The Predatory Part of Gay Culture

We grieve with our Roman Catholic brethren over the horrendous scandal surfacing, both in Pennsylvania and in the larger Roman Catholic church, of long-term, regular predatory activity and sophisticated cover-up within the upper echelon of the priesthood. The scary movie, Spotlight, about the Boston Globe’s 2002 expose of Roman Catholic priest abuse of children in Boston, introduced this scandal to many and implied that it was a problem in the larger church. Now, the Pennsylvania Attorney General’s office and Ulpianan Archbishop Viganò have uncovered a system of predation among even archbishops and cardinals.


Understanding this problem in the Catholic Church requires first understanding it in gay culture.


I will try to explain it briefly. One to two percent of the American male population experience consistent same-sex attraction (SSA) (and that number will increase). Three groups comprise that percentage. There are those men who identify as gay and want to simply try to live a “normal” life, with a monogendered relationship and a golden retriever, maybe with adopted children, maybe even with a white picket fence. These folks are exclusively and relentlessly featured in the media. But there are also plenty, the second group, who do not welcome their SSA and seek to–and do–determine themselves differently.  The media completely ignores them. They are treated as if they do not exist.


Then there is a third group.  A large swath of men who identify as gay make their lives about having as much sex as possible.  Information about this group is actively suppressed by the media. If you don’t frequent the bars or bathhouses, or rub shoulders with them at all, you might be unaware of them, but you can still read accounts by previous participants like Christopher Yuan.


Even gay male couples commonly use a different definition of monogamous than others might recognize as monogamous, namely the allowance to have casual sex alongside an ongoing relationship. So a 2009 study in the International Journal of STD and AIDs found that homosexual men have five times as many sexual partners as heterosexual men (their terms). That is why sexually transmitted diseases occur among gay-identifying men at a rate of five to ten times higher than average for the general male population.


Julius’ Bar on W 10th St.

This third group, as you might expect when it is all about getting sex, contains a significant predatory element, especially in those who have aged out of the market. You need only visit a gay bar to witness this element in operation. One time I took one of my interns, a young man whom I was training to be a pastor, to a prominent gay bar in Greenwich Village, New York City.
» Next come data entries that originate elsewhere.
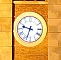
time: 9:33
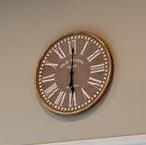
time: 6:00
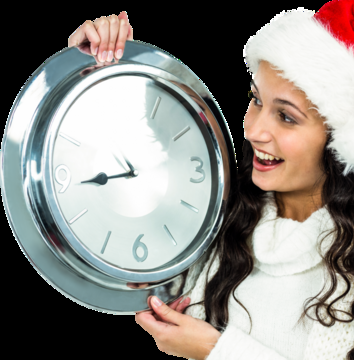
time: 8:43
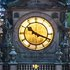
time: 10:18
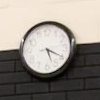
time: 5:20
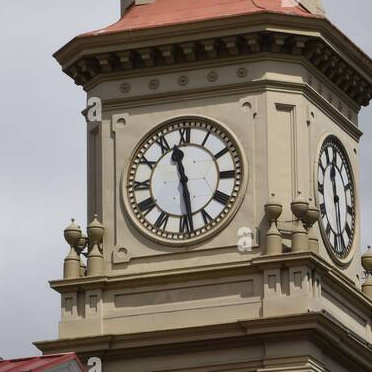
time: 11:28
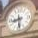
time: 8:29
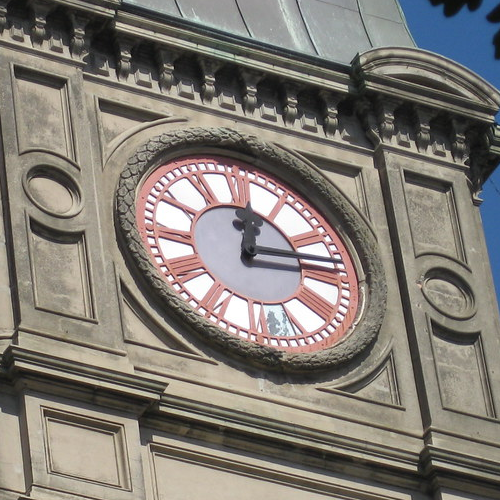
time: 12:13
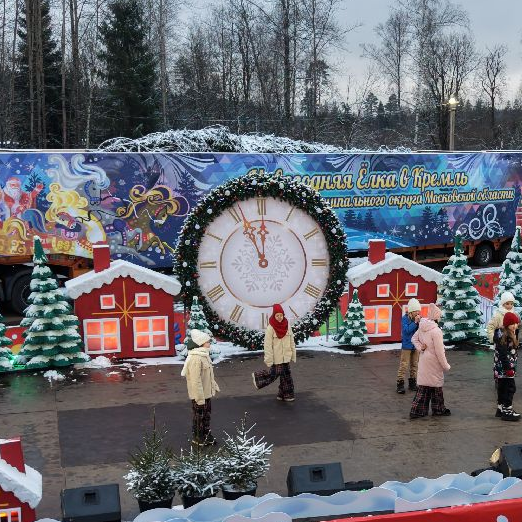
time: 11:55
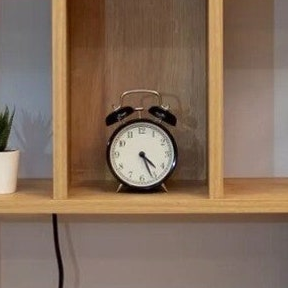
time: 4:26
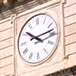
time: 10:13
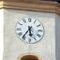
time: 5:36
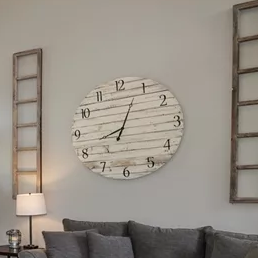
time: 8:03
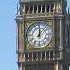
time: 12:07
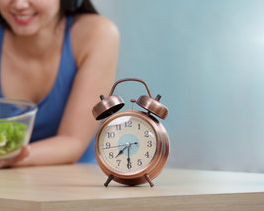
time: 7:30
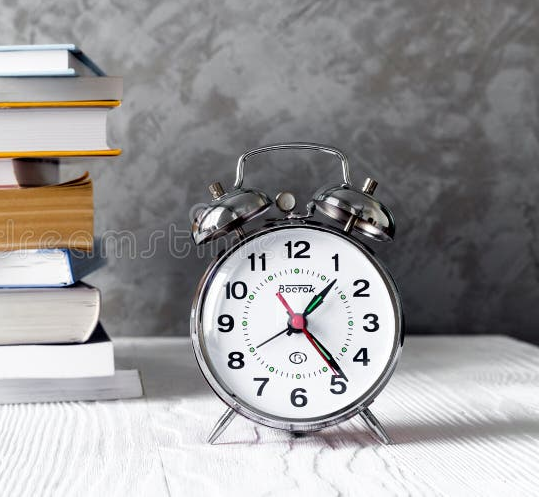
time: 1:23
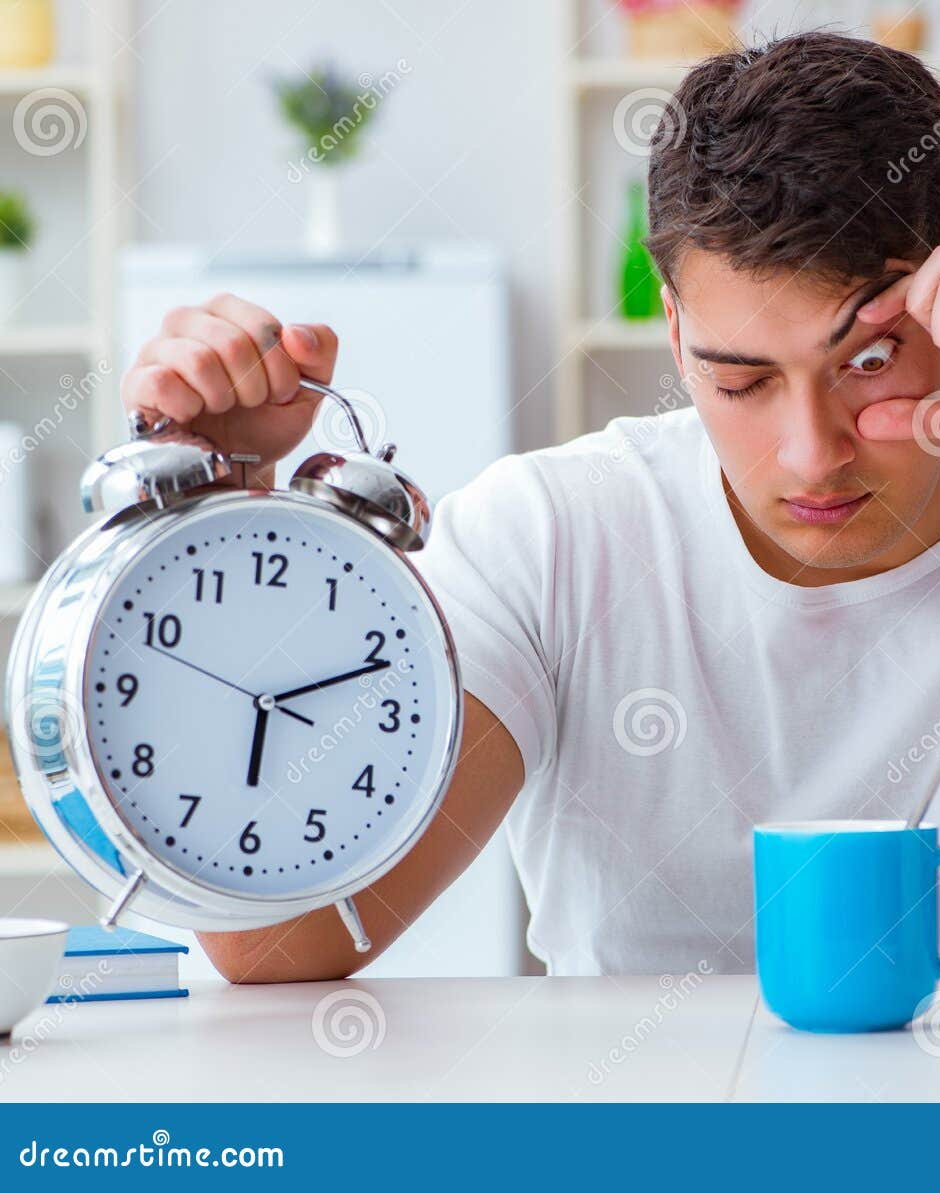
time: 6:11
I intended us to have some conversation, listen to some different guys’ experiences, maybe share about our experiences in Christ. Unfortunately, the visit was cut short because of what happened when this handsome young man entered the premises. The older occupants swooped down around him and started to play father. We spent our time there fending off daddy advances.

Pope Julius III


An old man-boy arrangement is greatly facilitated by mutual wounds. Boys need a father. Young men with SSA often crave a fatherly acceptance because they lack any connection with their own fathers. They are often too willing to sell their bodies for that surrogate-father experience. This encourages a particular predator dynamic wherever gayness is promulgated. Joseph Sciambra explains it best in his article on gay daddy-son relationships.


The Roman Catholic priesthood, sadly, has become a refuge for this third group of gayness. A religious system which, for its own good reasons, creates a world of “Fathers”, strong authority, and required celibacy begs for considerable vigilance at the institutional level to safeguard its people against this kind of predation. That vigilance has not been maintained in the Roman Catholic Church.


Catholics are right to be outraged, and we can now pray with them for reform at last.